Using Long-Term Memory (Vector Store)
yamllm-core integrates a FAISS vector store for semantic memory.

from yamllm.memory import VectorStore # Corrected import based on article context

vector_store = VectorStore(
index_path="yamllm/memory/vector_store/faiss_index.idx", # Ensure paths match config
metadata_path="yamllm/memory/vector_store/metadata.pkl" # Ensure paths match config
)

vectors, metadata = vector_store.get_vec_and_text()

print(f"Number of vectors: {len(vectors)}")
if len(vectors) > 0 and hasattr(vectors, 'shape'):
    print(f"Vector dimension: {vectors.shape[1]}")
else:
    print(f"Vector dimension: 0 or N/A")
    print(f"Number of metadata entries: {len(metadata)}")
    print("Sample metadata (first few entries):")
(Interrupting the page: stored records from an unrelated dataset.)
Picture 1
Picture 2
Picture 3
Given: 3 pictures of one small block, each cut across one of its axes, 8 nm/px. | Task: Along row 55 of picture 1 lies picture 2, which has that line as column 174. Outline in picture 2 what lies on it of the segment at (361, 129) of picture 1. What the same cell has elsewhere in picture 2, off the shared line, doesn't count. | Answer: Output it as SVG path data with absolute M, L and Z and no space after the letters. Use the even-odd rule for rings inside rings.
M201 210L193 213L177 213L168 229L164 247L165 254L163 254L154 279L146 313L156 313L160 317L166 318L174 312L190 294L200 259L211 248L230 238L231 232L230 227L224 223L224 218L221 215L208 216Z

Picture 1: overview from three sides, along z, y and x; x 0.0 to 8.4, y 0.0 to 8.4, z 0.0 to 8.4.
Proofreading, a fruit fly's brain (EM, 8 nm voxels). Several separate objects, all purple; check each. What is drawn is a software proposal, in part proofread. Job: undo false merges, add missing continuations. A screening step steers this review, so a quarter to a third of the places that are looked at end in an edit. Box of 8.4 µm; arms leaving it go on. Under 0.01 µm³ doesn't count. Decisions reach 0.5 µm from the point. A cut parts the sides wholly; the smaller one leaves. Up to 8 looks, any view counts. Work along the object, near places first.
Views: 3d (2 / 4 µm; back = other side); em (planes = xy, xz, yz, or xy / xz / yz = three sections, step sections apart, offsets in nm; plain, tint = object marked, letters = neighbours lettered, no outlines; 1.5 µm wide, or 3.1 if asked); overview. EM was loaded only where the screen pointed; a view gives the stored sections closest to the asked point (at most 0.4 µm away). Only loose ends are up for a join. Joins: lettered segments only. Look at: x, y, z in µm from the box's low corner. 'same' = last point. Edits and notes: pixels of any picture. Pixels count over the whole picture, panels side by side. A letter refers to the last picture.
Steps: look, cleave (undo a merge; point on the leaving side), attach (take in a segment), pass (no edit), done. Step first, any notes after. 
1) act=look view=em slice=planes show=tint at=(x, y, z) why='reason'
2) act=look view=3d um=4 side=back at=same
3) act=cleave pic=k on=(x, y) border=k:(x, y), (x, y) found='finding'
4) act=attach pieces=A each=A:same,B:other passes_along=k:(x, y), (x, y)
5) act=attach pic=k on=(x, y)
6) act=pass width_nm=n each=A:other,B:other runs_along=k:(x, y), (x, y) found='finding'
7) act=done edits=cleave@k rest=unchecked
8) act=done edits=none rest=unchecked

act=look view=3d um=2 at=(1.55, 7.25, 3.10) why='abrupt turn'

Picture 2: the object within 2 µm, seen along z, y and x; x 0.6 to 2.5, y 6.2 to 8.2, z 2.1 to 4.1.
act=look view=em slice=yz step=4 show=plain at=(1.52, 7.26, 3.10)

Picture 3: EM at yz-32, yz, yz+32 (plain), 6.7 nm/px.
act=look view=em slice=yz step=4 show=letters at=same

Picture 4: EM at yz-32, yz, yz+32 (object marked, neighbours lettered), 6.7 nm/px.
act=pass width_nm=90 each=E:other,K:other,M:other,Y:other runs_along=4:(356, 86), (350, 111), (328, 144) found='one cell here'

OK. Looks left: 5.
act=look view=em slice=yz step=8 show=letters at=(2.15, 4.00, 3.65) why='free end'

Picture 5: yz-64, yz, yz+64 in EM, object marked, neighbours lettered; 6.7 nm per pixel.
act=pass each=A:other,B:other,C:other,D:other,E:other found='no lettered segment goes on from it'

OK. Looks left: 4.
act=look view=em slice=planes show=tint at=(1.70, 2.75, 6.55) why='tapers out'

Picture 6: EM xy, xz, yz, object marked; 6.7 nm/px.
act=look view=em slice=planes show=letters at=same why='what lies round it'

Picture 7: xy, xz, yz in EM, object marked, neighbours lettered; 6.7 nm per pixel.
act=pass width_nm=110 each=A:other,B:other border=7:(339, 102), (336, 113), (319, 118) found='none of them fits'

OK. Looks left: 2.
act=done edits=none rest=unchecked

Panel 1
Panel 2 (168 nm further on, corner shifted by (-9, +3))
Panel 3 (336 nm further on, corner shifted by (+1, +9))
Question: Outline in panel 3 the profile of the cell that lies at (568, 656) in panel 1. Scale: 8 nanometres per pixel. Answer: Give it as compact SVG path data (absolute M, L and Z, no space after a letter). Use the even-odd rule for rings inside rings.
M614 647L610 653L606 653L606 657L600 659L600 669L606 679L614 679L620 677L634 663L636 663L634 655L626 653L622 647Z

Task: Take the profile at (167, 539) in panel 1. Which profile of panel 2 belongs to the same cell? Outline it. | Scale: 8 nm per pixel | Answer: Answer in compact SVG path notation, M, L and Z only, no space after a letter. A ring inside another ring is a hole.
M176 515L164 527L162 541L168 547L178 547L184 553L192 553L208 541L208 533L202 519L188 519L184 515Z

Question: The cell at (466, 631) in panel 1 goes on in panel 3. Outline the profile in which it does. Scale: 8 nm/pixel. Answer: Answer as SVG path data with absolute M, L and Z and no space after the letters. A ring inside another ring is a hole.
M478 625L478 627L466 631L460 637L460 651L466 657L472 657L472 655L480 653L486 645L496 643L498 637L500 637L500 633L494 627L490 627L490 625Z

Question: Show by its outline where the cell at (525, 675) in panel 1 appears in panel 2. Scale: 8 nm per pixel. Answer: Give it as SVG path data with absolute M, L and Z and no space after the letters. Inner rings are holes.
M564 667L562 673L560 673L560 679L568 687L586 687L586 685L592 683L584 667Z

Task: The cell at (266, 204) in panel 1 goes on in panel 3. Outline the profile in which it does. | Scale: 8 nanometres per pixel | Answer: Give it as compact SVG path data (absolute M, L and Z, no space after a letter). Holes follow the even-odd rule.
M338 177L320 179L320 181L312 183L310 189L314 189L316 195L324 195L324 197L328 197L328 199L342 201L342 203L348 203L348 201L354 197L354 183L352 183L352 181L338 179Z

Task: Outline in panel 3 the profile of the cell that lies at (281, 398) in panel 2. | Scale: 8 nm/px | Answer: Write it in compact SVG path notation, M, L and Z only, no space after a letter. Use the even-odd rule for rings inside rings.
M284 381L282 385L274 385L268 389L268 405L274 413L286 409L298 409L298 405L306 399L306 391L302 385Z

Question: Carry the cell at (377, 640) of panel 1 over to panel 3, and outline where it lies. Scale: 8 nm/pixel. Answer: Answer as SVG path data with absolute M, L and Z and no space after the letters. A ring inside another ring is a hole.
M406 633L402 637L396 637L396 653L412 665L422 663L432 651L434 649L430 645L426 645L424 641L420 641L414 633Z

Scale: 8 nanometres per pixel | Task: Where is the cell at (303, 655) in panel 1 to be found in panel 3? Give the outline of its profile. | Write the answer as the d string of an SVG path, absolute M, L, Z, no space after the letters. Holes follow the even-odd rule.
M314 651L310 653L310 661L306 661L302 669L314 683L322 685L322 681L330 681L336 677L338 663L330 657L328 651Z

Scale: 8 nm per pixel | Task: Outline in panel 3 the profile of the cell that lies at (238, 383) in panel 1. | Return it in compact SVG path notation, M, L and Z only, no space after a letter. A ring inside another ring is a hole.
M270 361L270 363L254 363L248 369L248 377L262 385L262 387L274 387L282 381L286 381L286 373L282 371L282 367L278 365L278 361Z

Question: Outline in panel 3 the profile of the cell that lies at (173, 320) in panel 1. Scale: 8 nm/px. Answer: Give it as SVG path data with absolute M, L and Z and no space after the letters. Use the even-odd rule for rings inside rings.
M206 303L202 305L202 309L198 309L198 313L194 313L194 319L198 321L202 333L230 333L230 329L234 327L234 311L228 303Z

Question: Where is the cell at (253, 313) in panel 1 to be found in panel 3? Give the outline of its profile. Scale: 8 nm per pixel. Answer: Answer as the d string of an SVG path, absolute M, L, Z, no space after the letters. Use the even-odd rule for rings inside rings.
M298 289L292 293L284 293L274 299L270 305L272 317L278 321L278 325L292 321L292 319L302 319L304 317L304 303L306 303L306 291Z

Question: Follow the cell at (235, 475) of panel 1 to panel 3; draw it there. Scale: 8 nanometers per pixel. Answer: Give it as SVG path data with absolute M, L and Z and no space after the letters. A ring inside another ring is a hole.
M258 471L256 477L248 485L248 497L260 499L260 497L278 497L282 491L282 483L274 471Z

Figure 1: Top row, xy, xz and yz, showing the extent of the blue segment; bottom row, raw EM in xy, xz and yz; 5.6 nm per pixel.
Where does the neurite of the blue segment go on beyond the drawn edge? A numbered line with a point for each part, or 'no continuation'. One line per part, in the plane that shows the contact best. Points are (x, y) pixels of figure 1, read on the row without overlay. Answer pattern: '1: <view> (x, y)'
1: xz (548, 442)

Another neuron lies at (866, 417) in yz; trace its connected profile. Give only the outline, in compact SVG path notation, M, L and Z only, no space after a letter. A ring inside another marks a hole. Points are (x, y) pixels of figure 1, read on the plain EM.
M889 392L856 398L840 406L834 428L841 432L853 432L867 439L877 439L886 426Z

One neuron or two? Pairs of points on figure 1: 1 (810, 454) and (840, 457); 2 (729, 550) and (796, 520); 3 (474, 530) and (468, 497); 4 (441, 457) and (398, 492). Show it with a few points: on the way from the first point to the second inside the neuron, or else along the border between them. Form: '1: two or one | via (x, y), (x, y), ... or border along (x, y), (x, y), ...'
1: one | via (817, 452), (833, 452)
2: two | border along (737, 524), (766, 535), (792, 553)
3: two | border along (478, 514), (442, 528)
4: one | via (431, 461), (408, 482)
for i, item in enumerate(metadata[:3]): # Print first 3 metadata entries as sample
    print(item)

Key Challenges and Next Steps

The article mentions several aspects that are currently under development and represent the next steps for yamllm-core. These features and improvements will further enhance the library's capabilities:

Expanded Output Formatting

Allow users to specify output in multiple formats:
Plain text for simple responses
Structured JSON for data processing
Markdown for rich text formatting
Support for custom export formats and templates
Ability to convert between different output formats

Enhanced Logging Capabilities

Comprehensive logging system with:
Configurable logging levels (DEBUG, INFO, WARNING, ERROR)
File output support with rotation
Customizable log formatting templates
Integration with popular logging frameworks
Real-time logging visualization

Tool Management System

Robust integration with external tools and services:
API connectors for popular services
Custom tool definition framework
Flexible configuration options for tool parameters
Plugin system for community-contributed tools
Tool execution monitoring and logging

Implementation of Safety Settings

Advanced safety and security features:
Content filtering mechanisms for inappropriate content
Rate limiting controls to prevent API abuse
Security best practices implementation:
Input validation and sanitization
API key management
Request/response encryption
Usage monitoring and alerting system
Compliance with AI safety guidelines

Results

The article introduces yamllm-core and its capabilities, focusing on streamlining LLM prototyping rather than presenting experimental results or benchmarks.

Key Benefits:

Accelerated prototyping
Simplified configuration management
Improved readability and maintainability of LLM projects
Faster experimentation cycles
Enhanced collaboration through shareable configurations
Easy-to-use memory management

Example code snippets demonstrate how easily users can configure and interact with LLMs—including reviewing conversation history. Overall, the result is a more efficient and intuitive workflow for developing LLM-powered applications.